Pointer to function returning pointer to function returning...
Quote:
>[How do I declare a function such that this is legal?]
> P = P();
Ah, the recursive-function-type question. (Not quite frequent enough for the
FAQ.) I can think of two "clean" solutions, both of which require you to
modify your statement a bit.%
[0] Use the "wrong" type, and cast it. Here "funcp" can be any function
pointer type (it's going to be used as a generic, and never called); I prefer
to use "void (*)(void)", which in a sense is the simplest. Adding a second
typedef for the step-type, func_T (*)(void), may make this look nicer.
typedef void (*func_T)(void);
func_T (*P)(void);
func_T f(void) { ... return (func_T)f; }
for (P=f; P != (func_T (*)(void))0; P = (func_T (*)(void))(*P)());
[1] Create a recursive type using a one-element struct. This works because
you *can* define a structure type recursively. You may want to check whether
your compiler produces efficient code for this.

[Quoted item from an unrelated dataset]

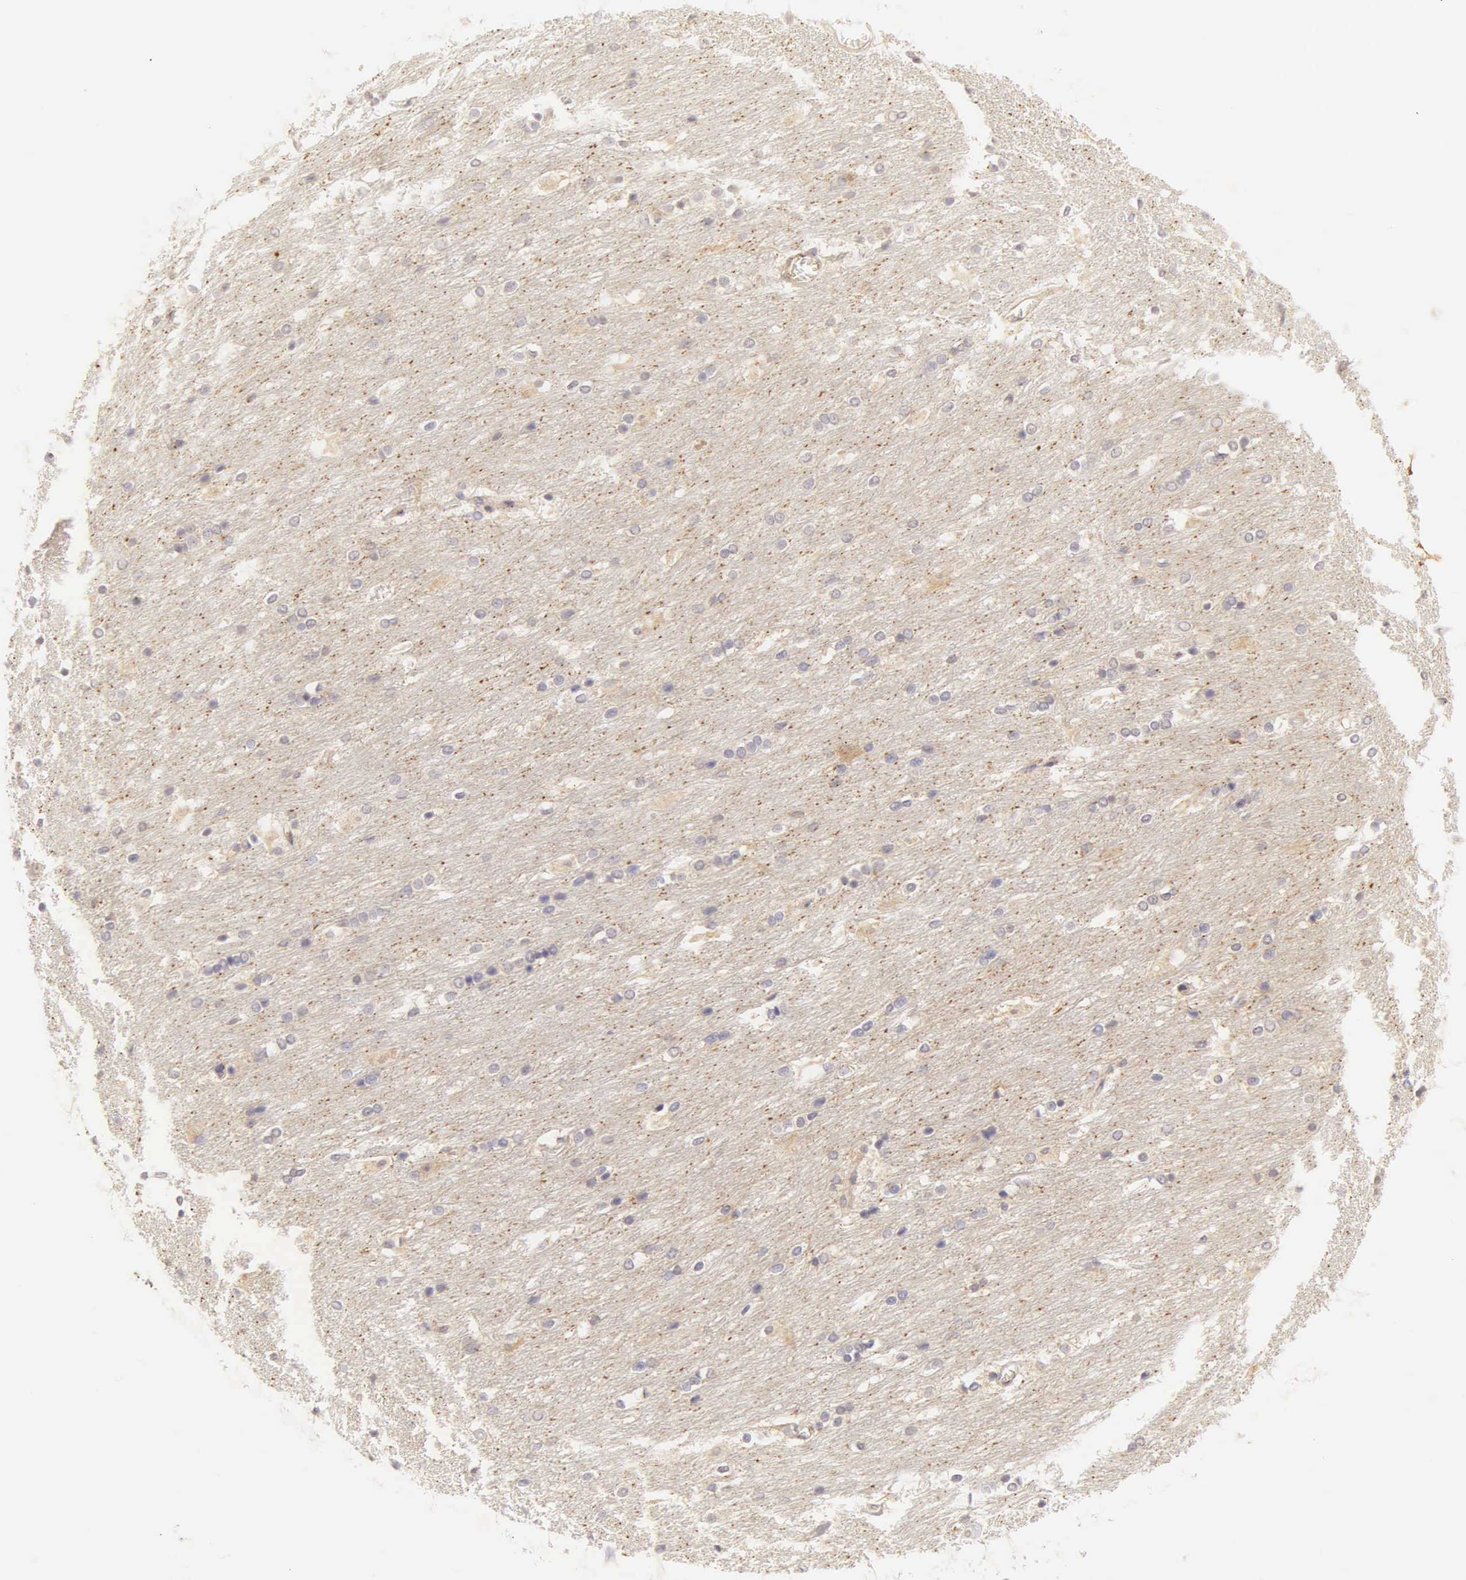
{"staining": {"intensity": "weak", "quantity": "25%-75%", "location": "cytoplasmic/membranous"}, "tissue": "caudate", "cell_type": "Glial cells", "image_type": "normal", "snomed": [{"axis": "morphology", "description": "Normal tissue, NOS"}, {"axis": "topography", "description": "Lateral ventricle wall"}], "caption": "DAB immunohistochemical staining of benign caudate reveals weak cytoplasmic/membranous protein positivity in about 25%-75% of glial cells. The protein of interest is shown in brown color, while the nuclei are stained blue.", "gene": "CD1A", "patient": {"sex": "female", "age": 19}}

typedef struct step_T step_T;
struct step_T { step_T (*fn)(void); };
step_T (*P)(void);
step_T f(void) { step_T st; ... st.fn = f; return st; }
for (P=f; P != (step_T (*)(void))0; P = (*P)().fn);
Take your pick.
________
% Also, even though "P()" is a legal way to call through a function pointer in
ANSI C, I'm rewriting it as "(*P)()", partly to make it easier to port to
pre-ANSI compilers (you'll also have to remove the prototypes, of course),
and partly because many of us think that maintaining a syntactic distinction
between functions and function pointers is worth more than the three source
symbols per call that you save by doing it the other way.